AIM OF THE EXERCISE:
Wherever the listing has a line with the string "eytick", copy that line out.

DATA TO PROCESS:
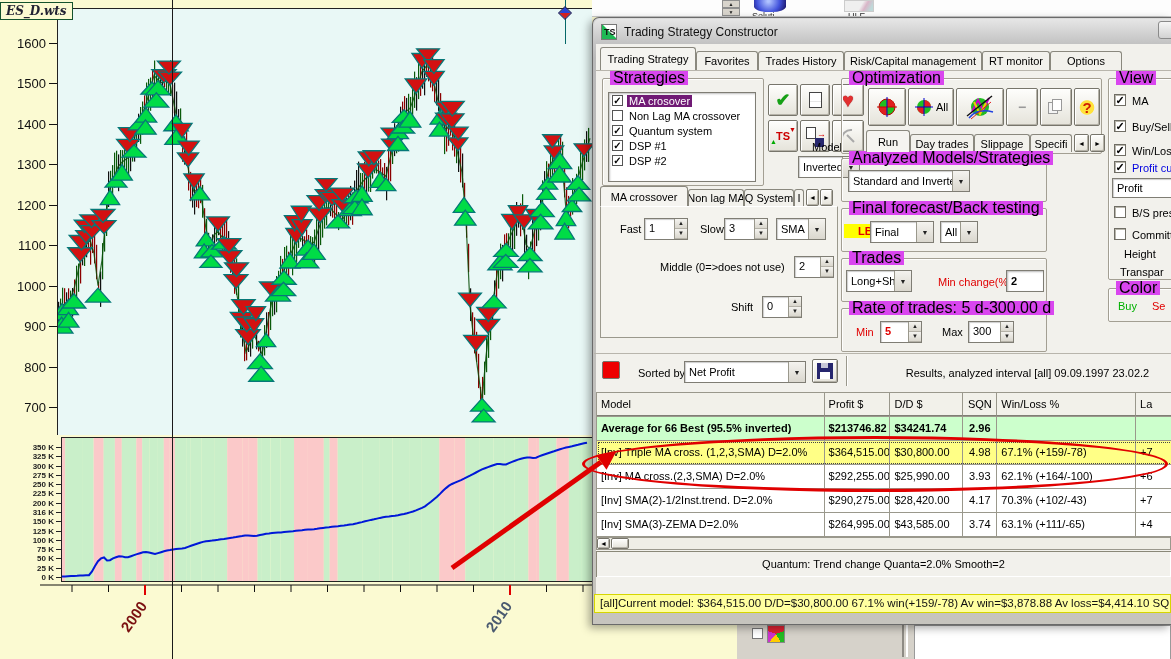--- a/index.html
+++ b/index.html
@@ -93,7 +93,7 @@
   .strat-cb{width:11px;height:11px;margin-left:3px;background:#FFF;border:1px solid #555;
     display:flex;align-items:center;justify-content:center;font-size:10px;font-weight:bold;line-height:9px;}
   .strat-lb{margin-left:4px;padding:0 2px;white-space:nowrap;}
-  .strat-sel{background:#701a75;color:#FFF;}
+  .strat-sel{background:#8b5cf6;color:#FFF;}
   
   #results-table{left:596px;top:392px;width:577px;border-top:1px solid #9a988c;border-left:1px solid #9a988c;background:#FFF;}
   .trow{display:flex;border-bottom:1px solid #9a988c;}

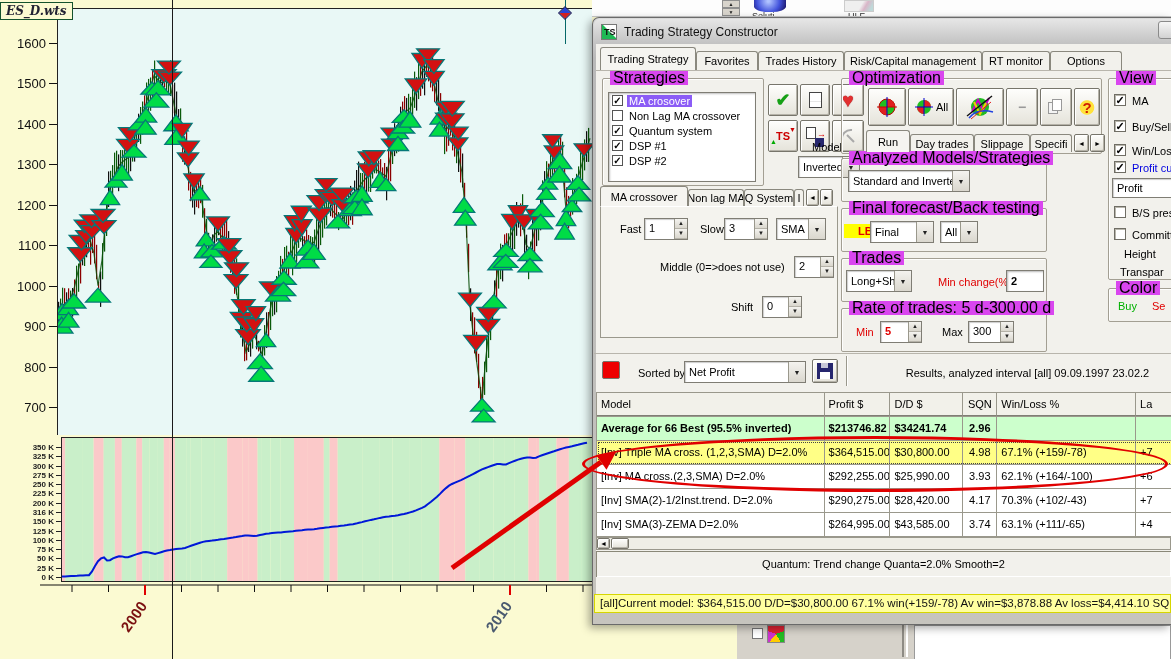--- a/index.html
+++ b/index.html
@@ -641,7 +641,7 @@
       <div class="eytick" style="left: 56px; top: 530.571px;"></div>
       <div class="eylab" style="left: 8px; top: 535.857px;">100 K</div>
       <div class="eytick" style="left: 56px; top: 539.857px;"></div>
-      <div class="eylab" style="left: 8px; top: 545.143px;">75 K</div>
+      <div class="eylab" style="left: 8px; top: 545.143px;">59 K</div>
       <div class="eytick" style="left: 56px; top: 549.143px;"></div>
       <div class="eylab" style="left: 8px; top: 554.428px;">50 K</div>
       <div class="eytick" style="left: 56px; top: 558.428px;"></div>

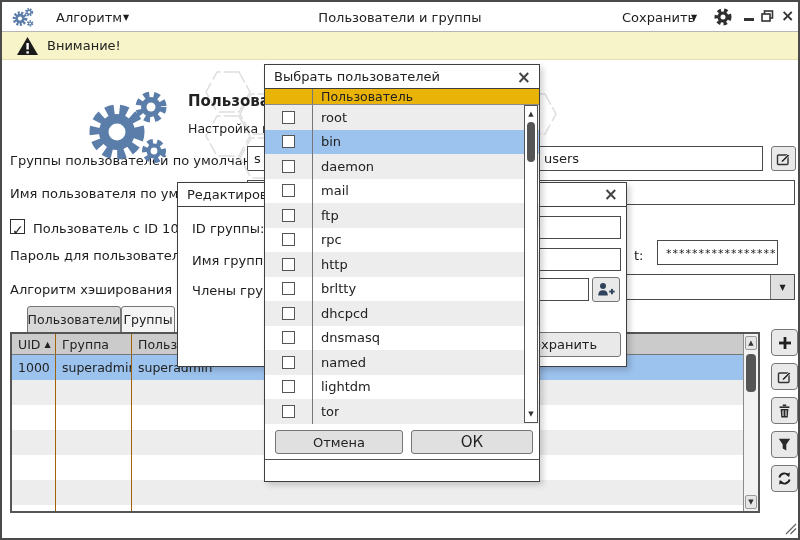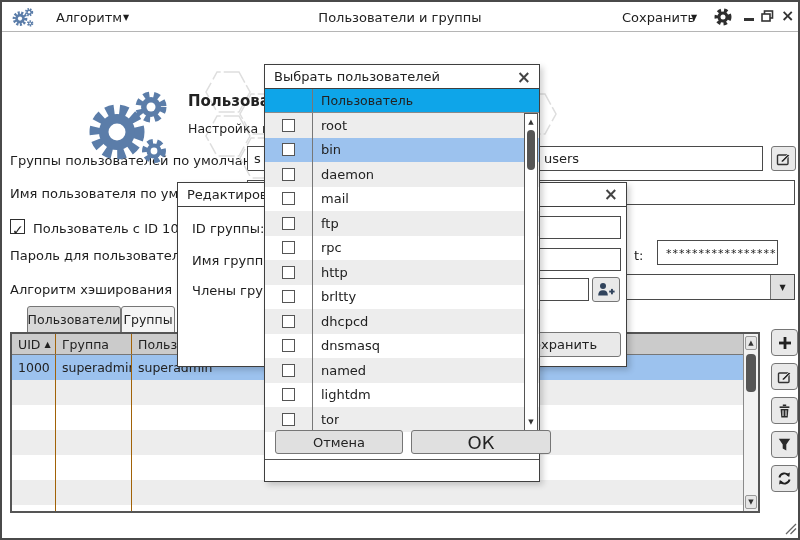--- a/index.html
+++ b/index.html
@@ -80,6 +80,16 @@
     <span class="abs" style="left:779px;top:4px;font-size:16px;font-weight:bold;color:#333;cursor:pointer">×</span>
   </div>
 
+  <div class="warnbar">
+    <span class="abs" style="left:14px;top:4px">
+      <svg width="23" height="20" viewBox="0 0 23 20">
+        <path d="M11.5 1 L22 19 L1 19 Z" fill="#1a1a1a"></path>
+        <rect x="10.4" y="7" width="2.4" height="6.5" fill="#fff"></rect>
+        <rect x="10.4" y="15.3" width="2.4" height="2.3" fill="#fff"></rect>
+      </svg>
+    </span>
+    <span class="abs" style="left:45px;top:6px;font-size:13px">Внимание!</span>
+  </div>
 
   <div class="hexes">
     <svg width="420" height="132" viewBox="0 0 420 132">

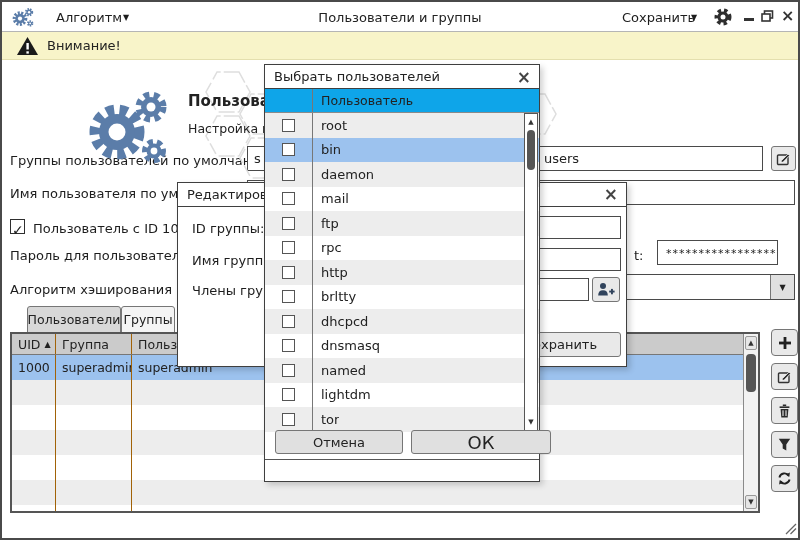--- a/index.html
+++ b/index.html
@@ -280,7 +280,7 @@
     <div class="dtitle">Выбрать пользователей</div>
     <span class="dclose">×</span>
 
-    <div style="height:24px;background:#0ea5e9;border-bottom:1px solid #8a8a8a;display:flex;align-items:center;font-size:12.5px">
+    <div style="height:16px;background:#eab308;border-bottom:1px solid #8a8a8a;display:flex;align-items:center;font-size:12.5px">
       <div class="ucell" style="border-right:1px solid #777"></div>
       <div class="uname">Пользователь</div>
     </div>

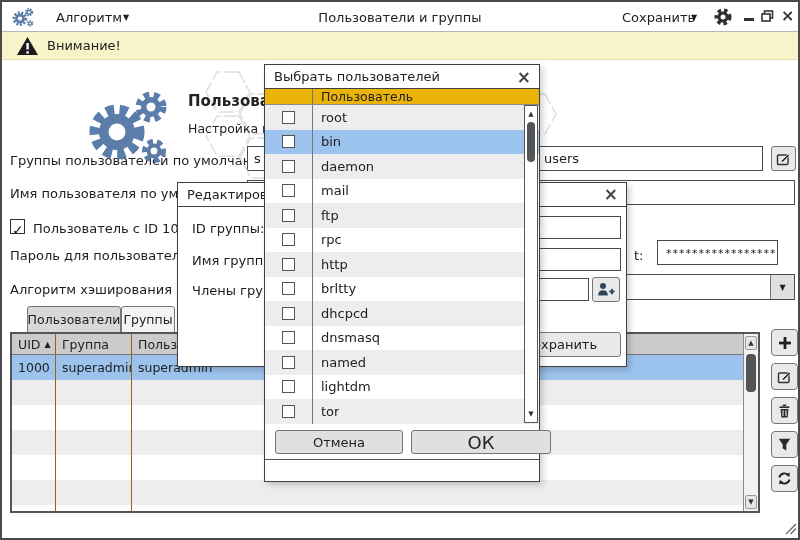--- a/index.html
+++ b/index.html
@@ -373,7 +373,7 @@
     </div>
 
     <div class="btn" style="left:10px;top:365px;width:128px;height:24px;font-size:13px;background:#e0e0e0">Отмена</div>
-    <div class="btn" style="left:146px;top:365px;width:140px;height:24px;font-size:18px;background:#e0e0e0">ОК</div>
+    <div class="btn" style="left:146px;top:365px;width:122px;height:24px;font-size:15px;background:#e0e0e0">ОК</div>
     <div class="abs" style="left:0;right:0;top:394px;border-top:1px solid #555"></div>
   </div>
 

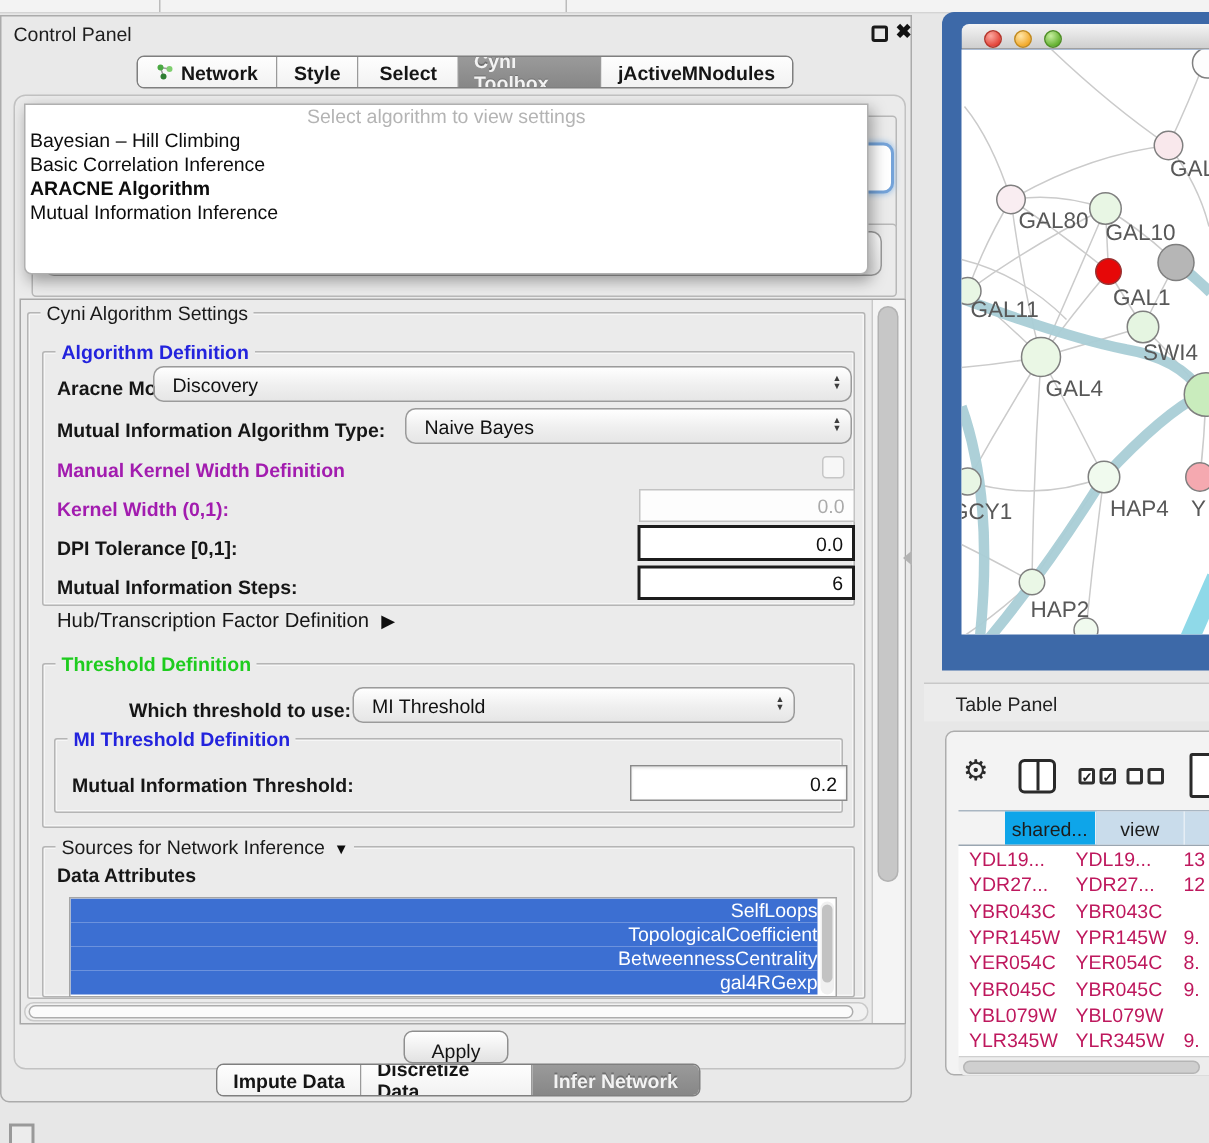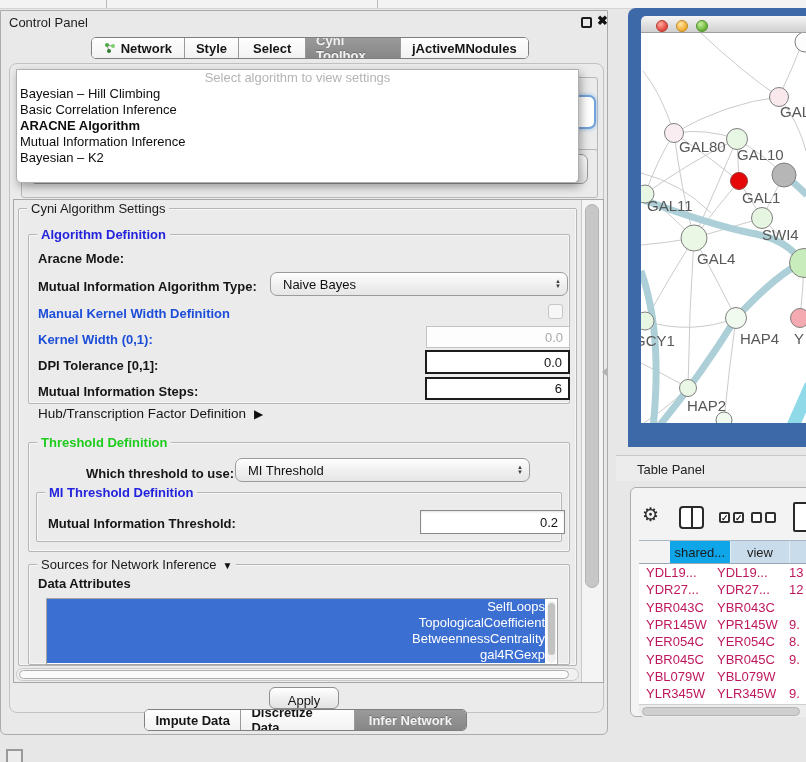--- a/index.html
+++ b/index.html
@@ -180,7 +180,6 @@
           <div class="algo-item">Basic Correlation Inference</div>
           <div class="algo-item bold">ARACNE Algorithm</div>
           <div class="algo-item">Mutual Information Inference</div>
-          <div class="algo-item">Bayesian – K2</div>
         </div>
     </div>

SOLUTION:
       <div class="eytick" style="left: 56px; top: 530.571px;"></div>
       <div class="eytick" style="left: 56px; top: 539.857px;"></div>
       <div class="eytick" style="left: 56px; top: 549.143px;"></div>
       <div class="eytick" style="left: 56px; top: 558.428px;"></div>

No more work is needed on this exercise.